Smoke hung over parts of the capital, opposition activists said.
The renewed fighting in Damascus appeared to dash the faint hopes of peace talks in the almost 2-year-old conflict. Neither side has agreed on any dialogue, despite conditional offers from representatives of the opposition and the government of President Bashar Assad.
Late Wednesday, it was unclear whether either side had pushed forward or whether the government and rebels had managed to hold their positions in and around Damascus.
Opposition activists said rebel militias had launched coordinated attacks on checkpoints and other government-controlled positions in what some termed a final battle for the capital.
The government media office said the military had inflicted "heavy losses" on "terrorists," its standard term for armed rebels.
Central Damascus has been securely in government hands since late summer.
There was no immediate word on the total number of casualties.
Split shows at Muslim summit: An Islamic summit that opened Wednesday in Cairo showed the multiple divisions within the Muslim and Arab worlds, with conflicting approaches to the Syrian civil war exposing the Sunni-Shiite sectarian fault lines that have torn the region for years.

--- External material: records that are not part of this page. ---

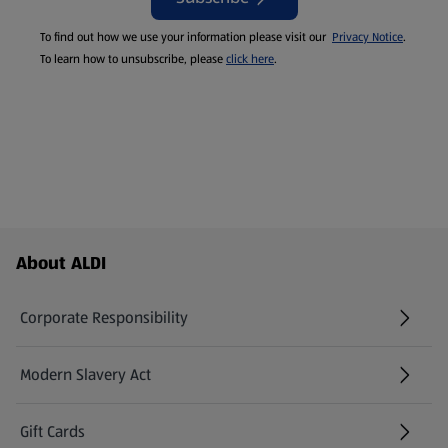
To find out how we use your information please visit our
Privacy Notice
.
To learn how to unsubscribe, please
click here
.
Footer Menu - further links
About ALDI
Corporate Responsibility
Modern Slavery Act
(opens in a new tab)
Gift Cards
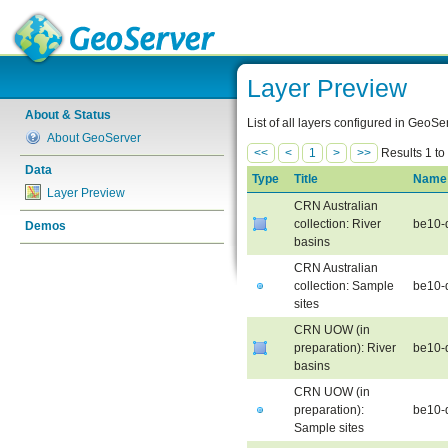
Layer Preview
About & Status
List of all layers configured in GeoS
About GeoServer
<<
<
1
>
>>
Results 1 to
Data
Type
Title
Name
Layer Preview
CRN Australian
collection: River
be10-
Demos
basins
CRN Australian
collection: Sample
be10-
sites
CRN UOW (in
preparation): River
be10-
basins
CRN UOW (in
preparation):
be10-
Sample sites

Egypt's Islamist leader, President Mohammed Morsi, sharply criticized President Bashar Assad's embattled regime in his address to the two-day summit, though he made only an indirect call for the Syrian leader to step down.
The conflict in Syria has been deeply divisive in the Middle East, pitting a largely Sunni opposition against a regime dominated by Assad's Alawite minority, a heterodox offshoot of Shiite Islam. Sunni nations such as Egypt, Saudi Arabia and Turkey are behind the rebels, while Shiite heavyweight Iran is Damascus' closest regional ally.
Information from the Associated Press was used in this report.